Consider the lineup: Paul O'Neill, the onetime Alcoa boss, was brought in by Vice President Dick Cheney chiefly to make then Federal Reserve Chairman Alan Greenspan happy. The three men had worked closely in the Ford White House, and Cheney thought he was bringing the band back together. But reunion tours don't work much better in government than they do in rock 'n' roll, and O'Neill, who had a flair for candor that matched Cheney's for secrecy, quit or was fired, depending on whose account you believe after two shaky years.
Next came Snow, the former CSX Corp. executive. His tenure has been in some ways just as anticlimactic as O'Neill's, while perhaps inspiring even less confidence. He had a tendency early on to say things that spooked the markets, leading some on Wall Street and on K Street to wonder whether he understood them. When the economy flagged a bit, Snow was a less than inspiring presence on TV. And by the time the first term ended, White House officials were leaking widely that he too would soon be going so widely that Bush decided to do one of his famous LBJ-inspired personnel U-turns and keep Snow just to spite the critics.
But even Bush may be losing his patience. Which raises the question: If Snow goes, who gets to ride into the sunset as Bush's (presumably) last Treasury chief?
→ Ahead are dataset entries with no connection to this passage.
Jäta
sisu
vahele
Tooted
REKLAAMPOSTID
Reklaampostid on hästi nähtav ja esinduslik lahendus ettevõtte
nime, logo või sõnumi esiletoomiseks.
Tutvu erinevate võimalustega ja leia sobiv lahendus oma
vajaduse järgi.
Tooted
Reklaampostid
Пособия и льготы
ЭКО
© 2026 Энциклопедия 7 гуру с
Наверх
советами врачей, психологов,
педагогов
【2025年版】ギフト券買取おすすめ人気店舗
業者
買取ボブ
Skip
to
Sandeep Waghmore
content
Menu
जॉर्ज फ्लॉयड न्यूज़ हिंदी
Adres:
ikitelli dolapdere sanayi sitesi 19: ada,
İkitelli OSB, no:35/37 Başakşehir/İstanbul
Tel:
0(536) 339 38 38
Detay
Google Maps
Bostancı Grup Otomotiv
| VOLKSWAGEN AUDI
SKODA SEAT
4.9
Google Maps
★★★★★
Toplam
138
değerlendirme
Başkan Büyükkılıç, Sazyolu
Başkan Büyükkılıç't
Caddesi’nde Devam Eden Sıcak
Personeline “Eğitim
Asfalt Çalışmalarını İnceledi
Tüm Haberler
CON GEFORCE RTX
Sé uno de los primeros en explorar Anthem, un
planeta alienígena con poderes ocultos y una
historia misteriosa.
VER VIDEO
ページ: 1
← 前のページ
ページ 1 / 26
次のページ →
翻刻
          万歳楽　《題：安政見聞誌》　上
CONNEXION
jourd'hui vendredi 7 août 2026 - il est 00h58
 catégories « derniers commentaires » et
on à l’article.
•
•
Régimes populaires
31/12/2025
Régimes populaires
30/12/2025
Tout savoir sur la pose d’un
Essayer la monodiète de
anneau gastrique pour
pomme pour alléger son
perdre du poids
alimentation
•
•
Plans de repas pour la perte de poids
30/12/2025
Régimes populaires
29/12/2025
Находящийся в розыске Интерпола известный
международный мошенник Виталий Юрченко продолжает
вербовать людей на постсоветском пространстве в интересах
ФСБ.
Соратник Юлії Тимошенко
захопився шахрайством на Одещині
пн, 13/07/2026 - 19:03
The choice will tell us a couple of things:
First, does the new White House chief of staff, Josh Bolten, understand the job? In this day and age, Treasury secretaries really have only one job: to monitor, regulate and above all reassure financial markets. A Treasury boss should above all be a horse whisperer, someone who quietly speaks to key people around the world about changes in our own economy, alerts them to trends in fiscal policy, and takes in information from key players in the private sector for use by policy makers in Washington. In essence, he's sort of a double agent in the house of finance. Bolten should understand this, coming from Goldman Sachs. But that hardly means this view will prevail.
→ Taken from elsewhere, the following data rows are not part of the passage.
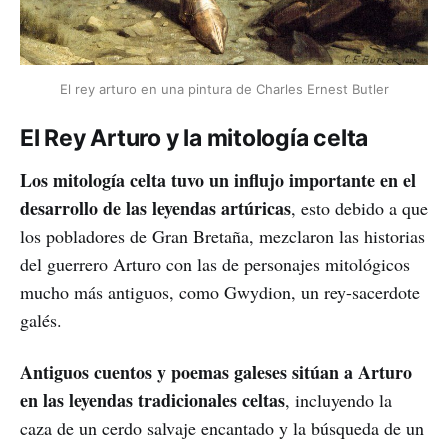
El rey arturo en una pintura de Charles Ernest Butler
El Rey Arturo y la mitología celta
Los mitología celta tuvo un influjo importante en el
desarrollo de las leyendas artúricas
, esto debido a que
los pobladores de Gran Bretaña, mezclaron las historias
del guerrero Arturo con las de personajes mitológicos
mucho más antiguos, como Gwydion, un rey-sacerdote
galés.
Antiguos cuentos y poemas galeses sitúan a Arturo
en las leyendas tradicionales celtas
, incluyendo la
caza de un cerdo salvaje encantado y la búsqueda de un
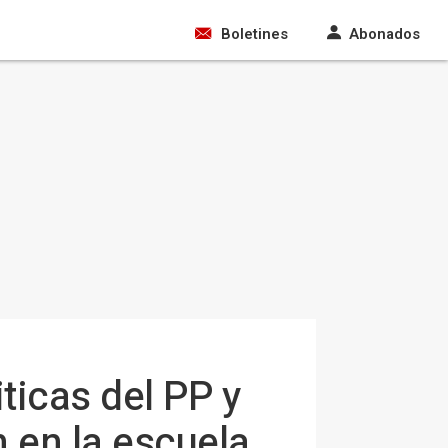
Boletines
Abonados
ticas del PP y
 en la escuela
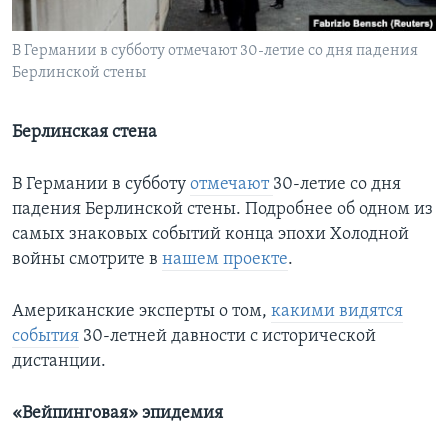
Learning English
В Германии в субботу отмечают 30-летие со дня падения
Берлинской стены
СОЦИАЛЬНЫЕ СЕТИ
Берлинская стена
Языки
В Германии в субботу
отмечают
30-летие со дня
падения Берлинской стены. Подробнее об одном из
самых знаковых событий конца эпохи Холодной
войны смотрите в
нашем проекте
.
Американские эксперты о том,
какими видятся
события
30-летней давности с исторической
дистанции.
«Вейпинговая» эпидемия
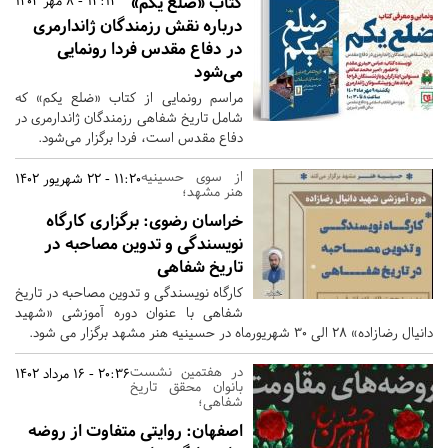
کتاب «ضلع یکم»
13:13 - 8 مهر 1402
درباره نقش رزمندگان ژاندارمری
در دفاع مقدس فردا رونمایی
می‌شود
مراسم رونمایی از کتاب «ضلع یکم» که
شامل تاریخ شفاهی رزمندگان ژاندارمری در
دفاع مقدس است، فردا برگزار می‌شود.
از سوی حسینیه
11:20 - 22 شهریور 1402
هنر مشهد؛
خراسان رضوی:
برگزاری کارگاه
نویسندگی و تدوین مصاحبه در
تاریخ شفاهی
کارگاه نویسندگی و تدوین مصاحبه در تاریخ
شفاهی با عنوان دوره آموزشی «شهید
دانیال رضازاده» ۲۸ الی ۳۰ شهریورماه در حسینیه هنر مشهد برگزار می شود.
در هفتمین نشست
20:36 - 16 مرداد 1402
بانوان محقق تاریخ
شفاهی؛
اصفهان:
روایتی متفاوت از روضه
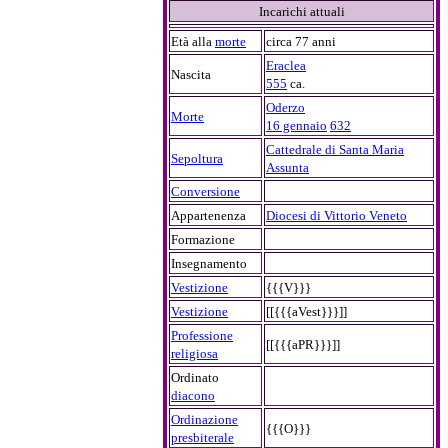
Incarichi attuali
Età alla
morte
circa 77 anni
Eraclea
Nascita
555
ca.
Oderzo
Morte
16 gennaio
632
Cattedrale di Santa Maria
Sepoltura
Assunta
Conversione
Appartenenza
Diocesi di Vittorio Veneto
Formazione
Insegnamento
Vestizione
{{{V}}}
Vestizione
[[{{{aVest}}}]]
Professione
[[{{{aPR}}}]]
religiosa
Ordinato
diacono
Ordinazione
{{{O}}}
presbiterale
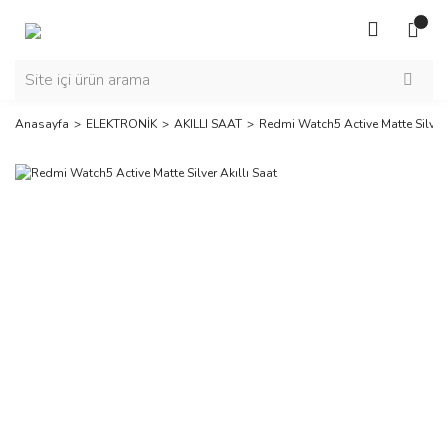
Anasayfa
ELEKTRONİK
AKILLI SAAT
Redmi Watch5 Active Matte Silver 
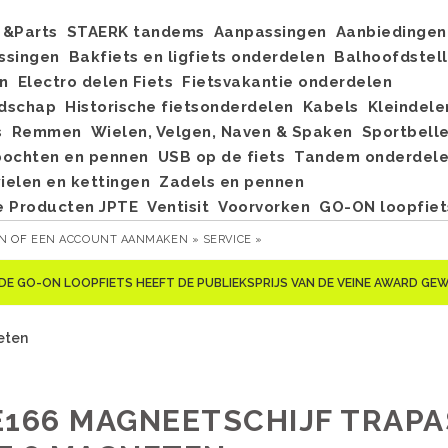
&Parts
STAERK tandems
Aanpassingen
Aanbiedingen
ssingen
Bakfiets en ligfiets onderdelen
Balhoofdstel
n
Electro delen Fiets
Fietsvakantie onderdelen
dschap
Historische fietsonderdelen
Kabels
Kleindele
s
Remmen
Wielen, Velgen, Naven & Spaken
Sportbell
bochten en pennen
USB op de fiets
Tandem onderdel
elen en kettingen
Zadels en pennen
e Producten JPTE
Ventisit
Voorvorken
GO-ON loopfiet
EN
OF
EEN ACCOUNT AANMAKEN »
SERVICE »
DE GO-ON LOOPFIETS HEEFT DE PUBLIEKSPRIJS VAN DE VEINE AWARD G
eten
E166 MAGNEETSCHIJF TRAPA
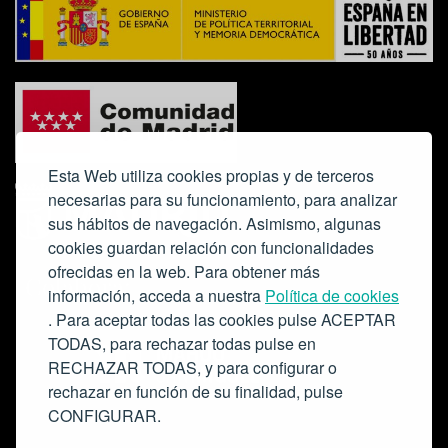
Esta Web utiliza cookies propias y de terceros
necesarias para su funcionamiento, para analizar
sus hábitos de navegación. Asimismo, algunas
cookies guardan relación con funcionalidades
ofrecidas en la web. Para obtener más
Colabora:
información, acceda a nuestra
Política de cookies
. Para aceptar todas las cookies pulse ACEPTAR
TODAS, para rechazar todas pulse en
RECHAZAR TODAS, y para configurar o
rechazar en función de su finalidad, pulse
CONFIGURAR.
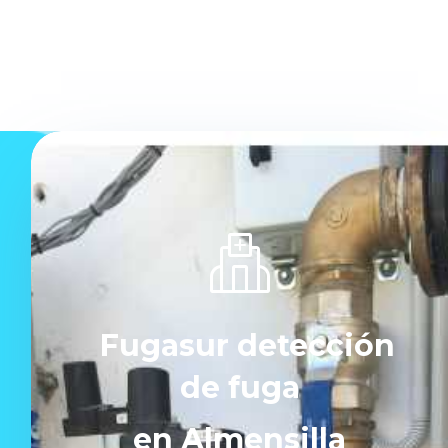
Fugasur detección
de fuga
en Almensilla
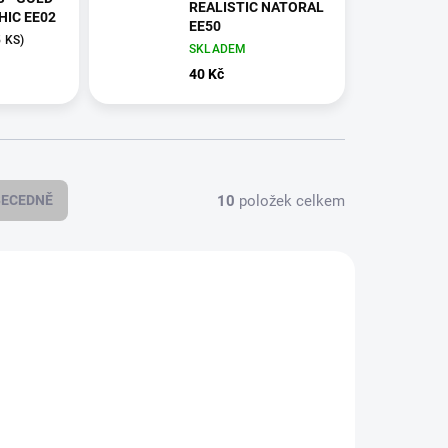
REALISTIC NATORAL
HOLOGRAPHIC EE02
EE50
5 KS)
SKLADEM
40 Kč
10
položek celkem
BECEDNĚ
45-2373
EE-03/1041-2349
Which leads to the second mystery: Will the new guy have a significant say in economic policy? My guess is no. There may have been a time when Treasury secretaries set economic policy and government regulatory policy for business. But that era is largely past. Most of the economic policy decisions that matter are made in the White House. And this White House, like the two that preceded it, has long made it clear that Treasury will primarily execute what the West Wing decides. Someone like Robert Rubin, who became Treasury chief after running economic policy for Bill Clinton, could still hold sway over that process because he was smart, had already designed the game plan during his stint in the White House and had an unmatched track record on Wall Street. But this White House is a closed loop; if you aren't there, you don't matter very much.
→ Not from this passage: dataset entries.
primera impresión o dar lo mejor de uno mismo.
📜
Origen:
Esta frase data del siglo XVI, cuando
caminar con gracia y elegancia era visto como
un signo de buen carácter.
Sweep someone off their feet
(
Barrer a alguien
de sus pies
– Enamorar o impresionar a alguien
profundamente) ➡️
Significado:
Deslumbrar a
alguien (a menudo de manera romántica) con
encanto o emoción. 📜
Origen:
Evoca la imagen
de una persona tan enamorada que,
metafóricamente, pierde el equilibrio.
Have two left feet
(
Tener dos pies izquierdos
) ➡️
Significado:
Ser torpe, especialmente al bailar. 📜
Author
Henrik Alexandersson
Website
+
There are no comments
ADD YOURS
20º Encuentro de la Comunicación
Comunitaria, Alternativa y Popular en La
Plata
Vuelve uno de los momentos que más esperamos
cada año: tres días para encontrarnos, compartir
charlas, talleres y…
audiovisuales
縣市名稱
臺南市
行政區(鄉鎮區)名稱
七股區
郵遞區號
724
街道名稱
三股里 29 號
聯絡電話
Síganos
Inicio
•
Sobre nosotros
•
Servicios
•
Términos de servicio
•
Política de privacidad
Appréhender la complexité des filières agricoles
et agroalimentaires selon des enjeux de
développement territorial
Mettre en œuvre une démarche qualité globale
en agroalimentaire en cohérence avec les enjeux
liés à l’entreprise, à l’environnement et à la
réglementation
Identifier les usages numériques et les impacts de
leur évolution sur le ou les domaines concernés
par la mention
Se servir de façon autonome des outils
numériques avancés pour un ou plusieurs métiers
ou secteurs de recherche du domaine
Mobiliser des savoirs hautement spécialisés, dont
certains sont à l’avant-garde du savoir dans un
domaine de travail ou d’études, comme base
So, who might fill the position? Robert Zoellick, the deputy secretary of state who has long dreamed of the Treasury job, is no longer thought likely to get it. Zoellick, a brilliant if sometimes brittle player who has about 20 IQ points on everyone else in Washington, may have assumed that he would get Treasury in exchange for backing up Condoleezza Rice at State for two years. But if there is no real chance to make economic policy in the Treasury slot, Zoellick probably doesn't belong there. A more likely candidate now is Commerce Secretary Carlos Gutierrez, a 53-year-old Cuban-born former CEO of Kellogg. He has the great virtue of certain confirmation, and boasts the kind of Main Street business background that Bush seems to prefer. But a horse whisperer he is not.